Ekram’s first thought: Whitfield has been compromised. The second: this is a misunderstanding. Important to be right.
“What about the virus?” He made sure to enunciate.
“What virus?” Watermelon lady said, voice rising.
Pancakes drew his weapon, a cheap and heavy 12mm. “We want the girl.”
An explosion in the hallway threw mangled furniture into the room. Balaclava toppled while Pancakes aimed wildly, not sure of the threat. Ekram was equally confused, but training had already pushed him sideways. He opened Pancakes’s face with a double shot from his Onos. Red syrup gushed. The big lady fumbled out her gun as if it were made of bees.

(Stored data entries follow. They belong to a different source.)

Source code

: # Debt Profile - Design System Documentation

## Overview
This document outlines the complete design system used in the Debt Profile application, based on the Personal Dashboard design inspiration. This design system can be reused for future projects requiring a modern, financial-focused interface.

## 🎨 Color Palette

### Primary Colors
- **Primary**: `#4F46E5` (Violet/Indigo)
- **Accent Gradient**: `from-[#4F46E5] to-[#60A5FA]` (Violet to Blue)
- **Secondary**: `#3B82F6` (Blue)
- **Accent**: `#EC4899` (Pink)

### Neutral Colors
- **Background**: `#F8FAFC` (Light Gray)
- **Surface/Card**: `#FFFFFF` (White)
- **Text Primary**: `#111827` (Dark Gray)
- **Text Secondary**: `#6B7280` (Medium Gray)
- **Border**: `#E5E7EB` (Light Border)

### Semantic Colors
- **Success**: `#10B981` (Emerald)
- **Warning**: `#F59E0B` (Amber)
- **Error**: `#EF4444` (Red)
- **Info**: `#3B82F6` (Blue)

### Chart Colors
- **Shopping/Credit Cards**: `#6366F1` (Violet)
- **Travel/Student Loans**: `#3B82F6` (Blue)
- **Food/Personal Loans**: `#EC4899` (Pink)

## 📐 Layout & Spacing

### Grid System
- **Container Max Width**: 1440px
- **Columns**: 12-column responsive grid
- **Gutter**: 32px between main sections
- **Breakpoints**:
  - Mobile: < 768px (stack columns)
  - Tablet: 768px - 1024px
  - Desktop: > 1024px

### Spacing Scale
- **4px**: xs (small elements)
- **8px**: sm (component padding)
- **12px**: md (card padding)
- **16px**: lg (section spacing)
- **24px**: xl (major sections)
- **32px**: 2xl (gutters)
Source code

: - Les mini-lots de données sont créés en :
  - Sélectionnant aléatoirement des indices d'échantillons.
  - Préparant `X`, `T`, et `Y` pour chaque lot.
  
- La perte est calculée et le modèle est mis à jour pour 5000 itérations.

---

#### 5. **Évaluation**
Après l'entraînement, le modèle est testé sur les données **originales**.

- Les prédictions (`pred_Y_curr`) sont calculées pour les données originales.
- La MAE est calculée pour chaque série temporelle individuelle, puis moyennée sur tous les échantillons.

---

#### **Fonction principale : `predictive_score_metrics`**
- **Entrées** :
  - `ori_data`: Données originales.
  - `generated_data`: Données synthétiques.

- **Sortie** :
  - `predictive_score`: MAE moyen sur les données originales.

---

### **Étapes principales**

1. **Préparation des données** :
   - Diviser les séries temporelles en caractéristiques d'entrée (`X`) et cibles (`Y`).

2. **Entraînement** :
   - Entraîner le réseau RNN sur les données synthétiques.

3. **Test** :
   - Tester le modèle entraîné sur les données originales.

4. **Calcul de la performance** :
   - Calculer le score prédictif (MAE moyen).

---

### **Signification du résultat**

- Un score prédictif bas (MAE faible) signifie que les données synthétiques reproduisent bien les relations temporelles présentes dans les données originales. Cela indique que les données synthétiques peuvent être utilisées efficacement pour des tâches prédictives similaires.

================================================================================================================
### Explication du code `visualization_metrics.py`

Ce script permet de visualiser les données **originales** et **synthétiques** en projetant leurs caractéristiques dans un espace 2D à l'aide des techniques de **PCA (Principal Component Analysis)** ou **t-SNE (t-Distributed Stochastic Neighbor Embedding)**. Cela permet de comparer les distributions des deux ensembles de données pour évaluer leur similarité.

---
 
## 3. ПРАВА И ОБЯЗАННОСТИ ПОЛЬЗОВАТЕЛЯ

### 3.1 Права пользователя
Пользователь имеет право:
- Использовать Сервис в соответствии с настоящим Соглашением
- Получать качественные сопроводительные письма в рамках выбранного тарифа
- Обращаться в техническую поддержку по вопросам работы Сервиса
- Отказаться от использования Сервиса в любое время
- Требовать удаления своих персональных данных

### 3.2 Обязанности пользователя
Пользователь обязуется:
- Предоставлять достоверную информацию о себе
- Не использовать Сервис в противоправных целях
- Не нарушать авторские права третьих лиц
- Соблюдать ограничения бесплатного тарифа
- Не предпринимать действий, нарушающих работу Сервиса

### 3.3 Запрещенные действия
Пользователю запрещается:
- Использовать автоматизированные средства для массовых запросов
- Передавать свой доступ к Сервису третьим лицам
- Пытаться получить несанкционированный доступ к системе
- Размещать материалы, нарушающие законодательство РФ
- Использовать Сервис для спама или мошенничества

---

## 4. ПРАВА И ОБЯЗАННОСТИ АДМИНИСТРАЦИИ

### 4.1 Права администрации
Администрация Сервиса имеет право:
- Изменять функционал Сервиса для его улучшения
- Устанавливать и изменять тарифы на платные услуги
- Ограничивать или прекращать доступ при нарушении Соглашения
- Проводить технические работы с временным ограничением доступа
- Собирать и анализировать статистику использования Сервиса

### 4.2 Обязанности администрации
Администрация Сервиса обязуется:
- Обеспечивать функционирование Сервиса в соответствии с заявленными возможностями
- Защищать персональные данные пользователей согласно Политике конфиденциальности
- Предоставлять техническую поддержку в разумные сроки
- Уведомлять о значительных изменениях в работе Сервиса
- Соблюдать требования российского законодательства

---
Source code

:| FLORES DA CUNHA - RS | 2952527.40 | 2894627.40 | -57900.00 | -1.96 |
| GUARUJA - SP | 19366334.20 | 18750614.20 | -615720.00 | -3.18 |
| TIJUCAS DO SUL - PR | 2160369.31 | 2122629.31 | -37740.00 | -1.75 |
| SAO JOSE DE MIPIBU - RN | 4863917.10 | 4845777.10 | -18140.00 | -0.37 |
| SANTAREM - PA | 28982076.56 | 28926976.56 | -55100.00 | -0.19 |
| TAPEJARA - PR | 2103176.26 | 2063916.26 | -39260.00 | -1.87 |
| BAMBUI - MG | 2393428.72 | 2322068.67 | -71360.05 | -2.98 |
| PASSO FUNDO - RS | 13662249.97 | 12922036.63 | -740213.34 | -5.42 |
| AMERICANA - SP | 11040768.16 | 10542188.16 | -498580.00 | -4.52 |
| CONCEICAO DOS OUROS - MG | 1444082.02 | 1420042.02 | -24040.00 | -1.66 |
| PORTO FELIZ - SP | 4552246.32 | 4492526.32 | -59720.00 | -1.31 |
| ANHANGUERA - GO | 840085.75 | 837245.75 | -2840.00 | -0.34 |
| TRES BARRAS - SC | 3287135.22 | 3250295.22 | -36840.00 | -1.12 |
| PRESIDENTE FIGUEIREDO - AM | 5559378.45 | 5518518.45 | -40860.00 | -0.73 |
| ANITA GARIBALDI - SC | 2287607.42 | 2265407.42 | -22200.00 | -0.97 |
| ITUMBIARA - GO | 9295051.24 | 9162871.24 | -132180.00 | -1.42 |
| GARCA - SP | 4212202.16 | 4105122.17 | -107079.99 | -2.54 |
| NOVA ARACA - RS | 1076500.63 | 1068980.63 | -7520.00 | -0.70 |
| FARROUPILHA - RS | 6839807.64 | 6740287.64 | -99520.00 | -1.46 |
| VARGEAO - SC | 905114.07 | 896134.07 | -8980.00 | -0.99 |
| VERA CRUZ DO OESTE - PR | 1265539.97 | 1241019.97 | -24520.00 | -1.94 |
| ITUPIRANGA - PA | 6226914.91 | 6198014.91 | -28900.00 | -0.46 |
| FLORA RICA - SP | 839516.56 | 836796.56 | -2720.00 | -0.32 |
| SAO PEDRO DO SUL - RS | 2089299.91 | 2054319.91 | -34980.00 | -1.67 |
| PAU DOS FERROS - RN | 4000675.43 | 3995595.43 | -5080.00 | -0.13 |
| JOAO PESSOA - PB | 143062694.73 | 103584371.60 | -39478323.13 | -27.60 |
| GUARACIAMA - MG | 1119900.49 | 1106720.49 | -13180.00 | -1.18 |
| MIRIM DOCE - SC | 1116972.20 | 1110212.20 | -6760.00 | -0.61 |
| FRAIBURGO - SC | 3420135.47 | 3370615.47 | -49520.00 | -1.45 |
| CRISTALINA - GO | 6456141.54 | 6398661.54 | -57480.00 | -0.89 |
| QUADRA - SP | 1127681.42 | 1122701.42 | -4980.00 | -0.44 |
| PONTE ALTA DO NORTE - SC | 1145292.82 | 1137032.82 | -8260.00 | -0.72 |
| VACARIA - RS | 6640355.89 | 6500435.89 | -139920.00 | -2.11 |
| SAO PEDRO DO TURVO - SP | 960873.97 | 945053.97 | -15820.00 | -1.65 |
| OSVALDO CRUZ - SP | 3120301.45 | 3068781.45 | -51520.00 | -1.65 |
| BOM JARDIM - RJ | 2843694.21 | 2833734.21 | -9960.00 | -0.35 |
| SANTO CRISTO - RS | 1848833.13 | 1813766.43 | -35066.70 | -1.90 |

Ekram aimed at her. And then his forearm fell off, the ulna and radius shattering as something large-caliber relieved him of the limb.
Whatwhothefuck? Scorched-earth agony. Now on his side in a pool of his own blood, Ekram noticed a piece of table had speared Balaclava’s neck.
Shots boomed from Watermelon’s cannon. One hit Girl and she flipped back. I’m not getting paid. And, deeper: that girl had no business being here.
Another explosion shook the building. Rubble sprayed. Ekram drew his second Onos with his remaining hand, but the woman flew out of aim. No, he was sinking, some parts of his body faster than others. The floor, the ceiling, the whole toe section of this shit-kicker building collapsed in noise and synthetic splinters and real but short-lived pain.